Required work: Turn every line of the items below into a numbered list, skipping any blank lines and leaving out the pictures.

[Recorded information]

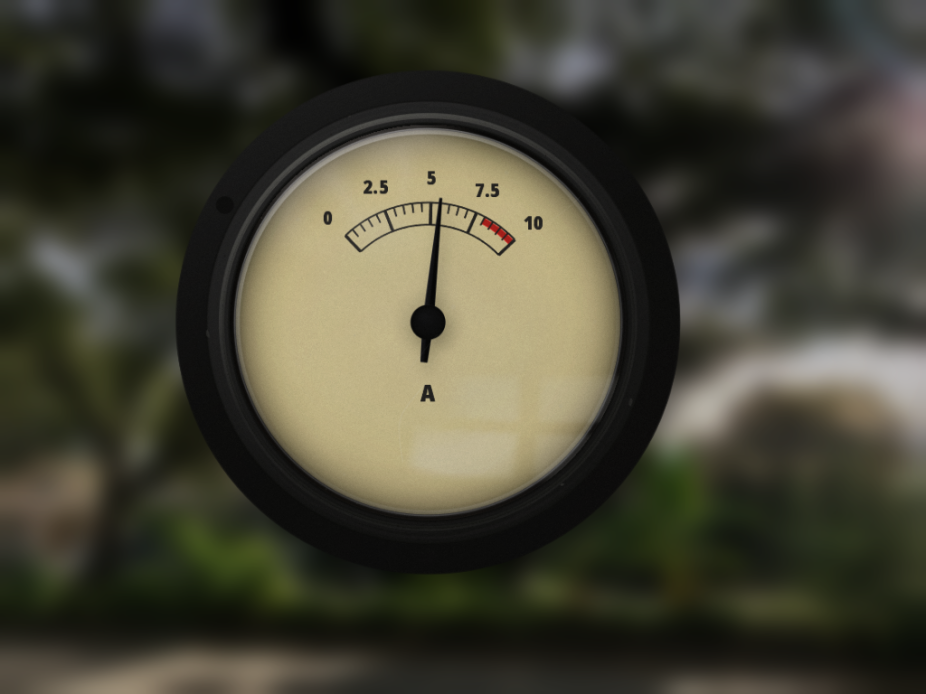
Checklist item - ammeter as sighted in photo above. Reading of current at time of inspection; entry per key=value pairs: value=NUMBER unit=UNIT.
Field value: value=5.5 unit=A
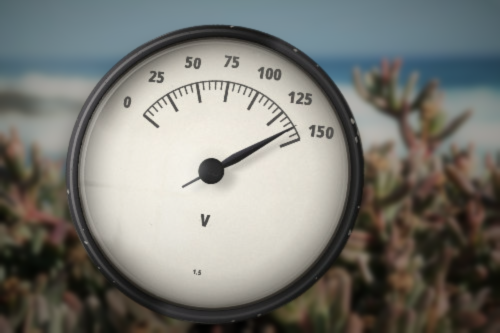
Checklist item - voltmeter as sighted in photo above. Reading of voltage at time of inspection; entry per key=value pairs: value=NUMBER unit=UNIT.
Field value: value=140 unit=V
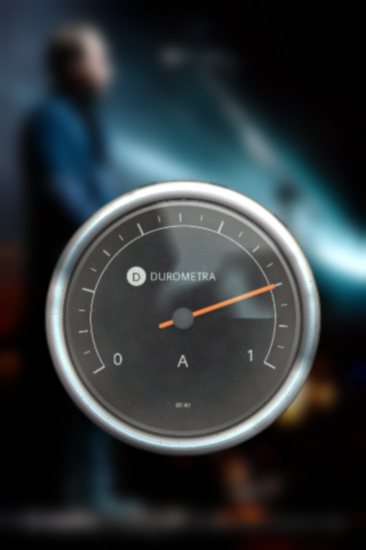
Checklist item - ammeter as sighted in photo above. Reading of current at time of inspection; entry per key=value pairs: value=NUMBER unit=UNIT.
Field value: value=0.8 unit=A
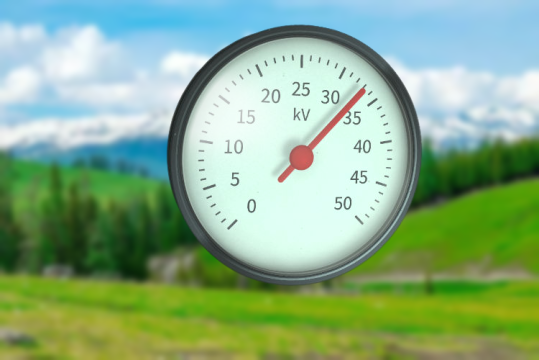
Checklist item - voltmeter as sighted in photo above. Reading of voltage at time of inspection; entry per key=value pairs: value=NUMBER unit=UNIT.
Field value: value=33 unit=kV
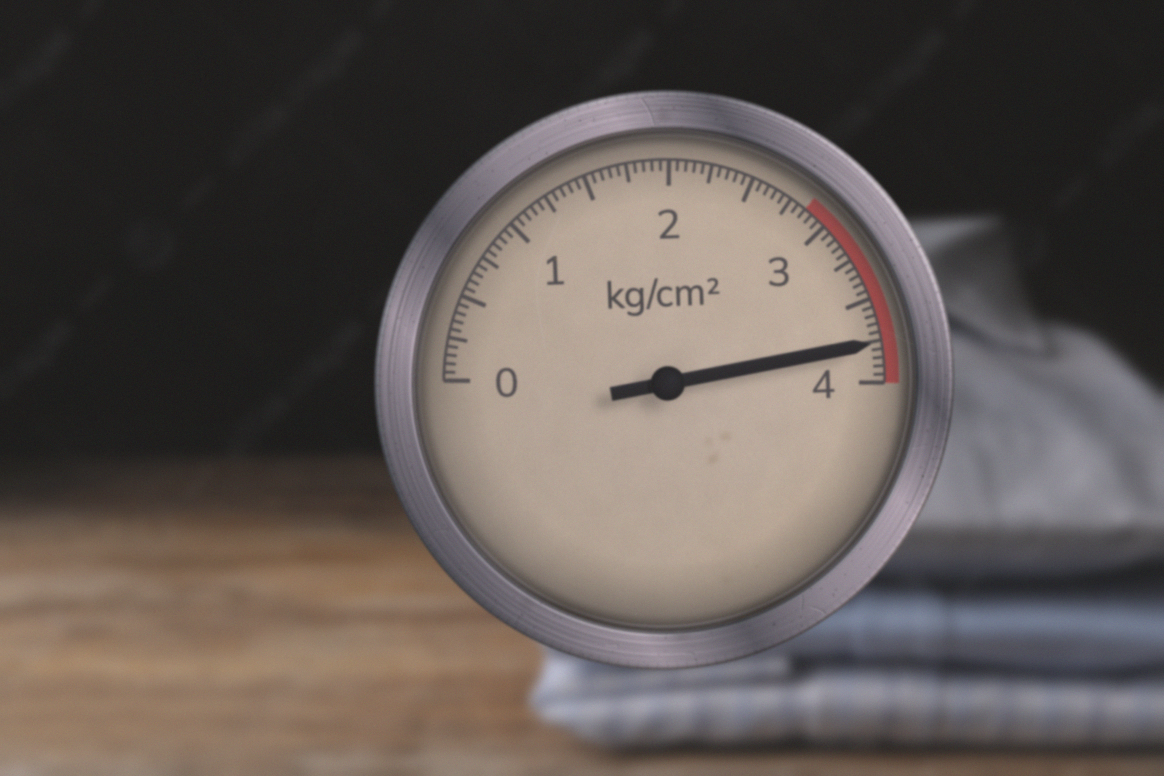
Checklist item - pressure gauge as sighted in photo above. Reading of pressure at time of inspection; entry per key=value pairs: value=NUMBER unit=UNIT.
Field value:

[/Recorded information]

Solution for this exercise:
1. Checklist item - ammeter as sighted in photo above. Reading of current at time of inspection; entry per key=value pairs: value=NUMBER unit=UNIT.
2. Field value: value=5.5 unit=A
3. Checklist item - voltmeter as sighted in photo above. Reading of voltage at time of inspection; entry per key=value pairs: value=NUMBER unit=UNIT.
4. Field value: value=140 unit=V
5. Checklist item - ammeter as sighted in photo above. Reading of current at time of inspection; entry per key=value pairs: value=NUMBER unit=UNIT.
6. Field value: value=0.8 unit=A
7. Checklist item - voltmeter as sighted in photo above. Reading of voltage at time of inspection; entry per key=value pairs: value=NUMBER unit=UNIT.
8. Field value: value=33 unit=kV
9. Checklist item - pressure gauge as sighted in photo above. Reading of pressure at time of inspection; entry per key=value pairs: value=NUMBER unit=UNIT.
10. Field value:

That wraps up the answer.